What if something goes wrong?

If you gave dadasnake your email address and your system supports mailing (to that address), you will receive an email upon start and if the workflow encountered a problem or after the successful run. If there was a problem, you have to check the output and logs.

How to ...?

I don't have primers on my reads, what do I do? Set do_primers: false in the configuration file, but make sure that orientation of the reads is the same.

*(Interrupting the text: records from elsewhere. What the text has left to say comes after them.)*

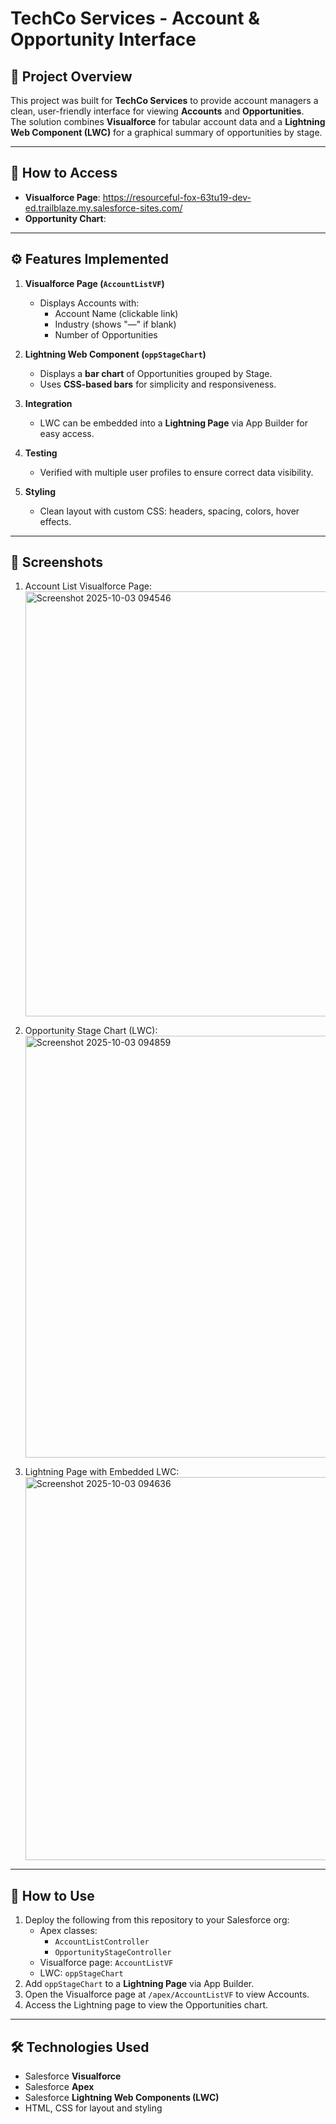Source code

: # TechCo Services - Account & Opportunity Interface

## 📌 Project Overview
This project was built for **TechCo Services** to provide account managers a clean, user-friendly interface for viewing **Accounts** and **Opportunities**.  
The solution combines **Visualforce** for tabular account data and a **Lightning Web Component (LWC)** for a graphical summary of opportunities by stage.  

---

## 🚀 How to Access
- **Visualforce Page**: https://resourceful-fox-63tu19-dev-ed.trailblaze.my.salesforce-sites.com/
- **Opportunity Chart**: 

---

## ⚙️ Features Implemented
1. **Visualforce Page (`AccountListVF`)**
   - Displays Accounts with:
     - Account Name (clickable link)
     - Industry (shows "—" if blank)
     - Number of Opportunities  

2. **Lightning Web Component (`oppStageChart`)**
   - Displays a **bar chart** of Opportunities grouped by Stage.  
   - Uses **CSS-based bars** for simplicity and responsiveness.  

3. **Integration**
   - LWC can be embedded into a **Lightning Page** via App Builder for easy access.  

4. **Testing**
   - Verified with multiple user profiles to ensure correct data visibility.  

5. **Styling**
   - Clean layout with custom CSS: headers, spacing, colors, hover effects.  

---

## 📸 Screenshots
1. Account List Visualforce Page:
   <img width="1358" height="680" alt="Screenshot 2025-10-03 094546" src="https://github.com/user-attachments/assets/7aa1ba05-2099-479f-941f-8820bc66adc5" />

2. Opportunity Stage Chart (LWC):
   <img width="1348" height="675" alt="Screenshot 2025-10-03 094859" src="https://github.com/user-attachments/assets/c93843e3-0b14-4e53-9a49-1f23e77bc89c" />

3. Lightning Page with Embedded LWC:
   <img width="1330" height="613" alt="Screenshot 2025-10-03 094636" src="https://github.com/user-attachments/assets/50729587-489e-4f1c-ba13-0afa7d4e729c" />

---

## 🚀 How to Use
1. Deploy the following from this repository to your Salesforce org:
   - Apex classes:
     - `AccountListController`
     - `OpportunityStageController`
   - Visualforce page: `AccountListVF`
   - LWC: `oppStageChart`
2. Add `oppStageChart` to a **Lightning Page** via App Builder.  
3. Open the Visualforce page at `/apex/AccountListVF` to view Accounts.  
4. Access the Lightning page to view the Opportunities chart.  

---

## 🛠️ Technologies Used
- Salesforce **Visualforce**
- Salesforce **Apex**
- Salesforce **Lightning Web Components (LWC)**
- HTML, CSS for layout and styling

I did paired end sequencing, but my reads are too short to overlap You have two options: 1) use only one read (usually the first) by setting paired: false in the config file and providing only the read you want to use in the samples table. This will run a single-end workflow. The makers of DADA2 would probably recommend this option in most cases. 2) use both reads, set a truncation length for filtering to make sure the sequences have the same lengths and use DADA2's option to "merge" reads without overlap e.g.

filtering:
  trunc_length:
    fwd: 250
    rvs: 200
pair_merging:
  min_overlap: 0
  just_concatenate: true

I need to set further parameters for job submission You can change the cluster configs and add the parameter, for example directly as part of the call field.

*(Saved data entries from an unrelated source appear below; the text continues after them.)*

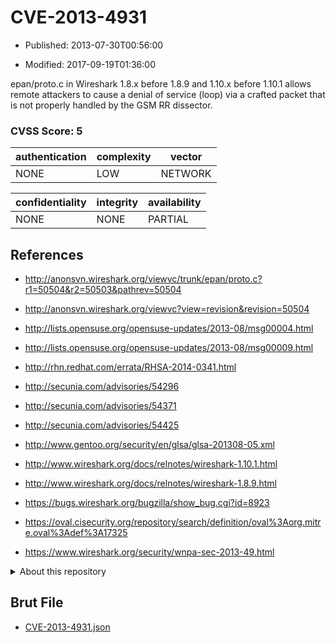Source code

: # CVE-2013-4931

- Published: 2013-07-30T00:56:00

- Modified: 2017-09-19T01:36:00

epan/proto.c in Wireshark 1.8.x before 1.8.9 and 1.10.x before 1.10.1 allows remote attackers to cause a denial of service (loop) via a crafted packet that is not properly handled by the GSM RR dissector.

### CVSS Score: **5**

| authentication | complexity | vector |
| --- | --- | --- |
| NONE | LOW | NETWORK |

| confidentiality | integrity | availability |
| --- | --- | --- |
| NONE | NONE | PARTIAL |

## References

* http://anonsvn.wireshark.org/viewvc/trunk/epan/proto.c?r1=50504&r2=50503&pathrev=50504

* http://anonsvn.wireshark.org/viewvc?view=revision&revision=50504

* http://lists.opensuse.org/opensuse-updates/2013-08/msg00004.html

* http://lists.opensuse.org/opensuse-updates/2013-08/msg00009.html

* http://rhn.redhat.com/errata/RHSA-2014-0341.html

* http://secunia.com/advisories/54296

* http://secunia.com/advisories/54371

* http://secunia.com/advisories/54425

* http://www.gentoo.org/security/en/glsa/glsa-201308-05.xml

* http://www.wireshark.org/docs/relnotes/wireshark-1.10.1.html

* http://www.wireshark.org/docs/relnotes/wireshark-1.8.9.html

* https://bugs.wireshark.org/bugzilla/show_bug.cgi?id=8923

* https://oval.cisecurity.org/repository/search/definition/oval%3Aorg.mitre.oval%3Adef%3A17325

* https://www.wireshark.org/security/wnpa-sec-2013-49.html

<details>
<summary>About this repository</summary> 

  This repository is part of the project [Live Hack CVE](https://github.com/Live-Hack-CVE). Main website can be found [www.live-hack.org](https://www.live-hack.org) 
  
  Made by [Sn0wAlice](https://github.com/Sn0wAlice) for the people that care about security and need to have a feed of the latest CVEs. Hope you enjoy it, don't forget to star the repo and follow me on [Twitter](https://twitter.com/Sn0wAlice) and [Github](https://github.com/Sn0wAlice). And that is my [personnal website](https://www.alice-snow.me/)

  - [Home Page](https://github.com/Live-Hack-CVE)
  - [Framework](https://github.com/Live-Hack-CVE/cve-framework)
  - [CVE database](https://github.com/Live-Hack-CVE/full_database)
  - [Changelog](https://github.com/Live-Hack-CVE/Changelog)
</details>

## Brut File

* [CVE-2013-4931.json](https://raw.githubusercontent.com/Live-Hack-CVE/full_database/main/cves/2013/CVE-2013-4931.json)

I need to bind the jobs to the same node as the main job Yes, you can. If you use the submission-based wrapper, you can provide the flag for choosing a node as part of the SUBMIT_COMMAND variable in the VARIABLE_CONFIG file. Also, specify BIND_JOBS_TO_MAIN as true. You also need to set the variable that holds the node's name in your submission system as NODENAME_VAR. All jobs will then be submitted to the same node as the one that runs the main snakemake, if you include the flag for choosing a node as part of the call field in the cluster config. You can also specify that one, using -b. Example: VARIABLE_CONFIG file:

...
SUBMIT_COMMAND  slurm --nodelist=
BIND_JOBS_TO_MAIN   true
NODENAME_VAR    SLURMD_NODENAME
SCHEDULER   slurm_simple
...

slurm_simple.config:

__default__:
  call: "sbatch --nodelist="
  mem_per_cpu: "--mem-per-cpu "
  partition: ""
  runtime: "-t"
  threads: "-c"
  stdout: "-o dadasnake.{rule}.{wildcards}.stdout"

call:

./dadasnake -c -b favorite_node -n TESTRUN config/config.test.yaml

I have a very large dataset Great, if you have the computing power to match it, dadasnake will help you. It has successfully processed >27,000 samples in the same run. If you run out of memory in your run, set big_data to true in the config file and allow the use of multiple bigmem cores (we needed 360GB RAM for the 27,000 dataset). Disable highly memory intensive steps, such as treeing, chimera removal, plotting of rarefaction curves. If you didn't use the grouping by runs in your sample table, invent some runs of approx 100 samples each - these will be treated separately for some of the heavier DADA2 steps (error estimation).

How do I restart a failed run? Depends on why it failed...

Can I restart from a certain step? If you're familiar with Snakemake, you can use it to force re-running the steps you need. It's not (yet) part of the dadasnake to do this more comfortably.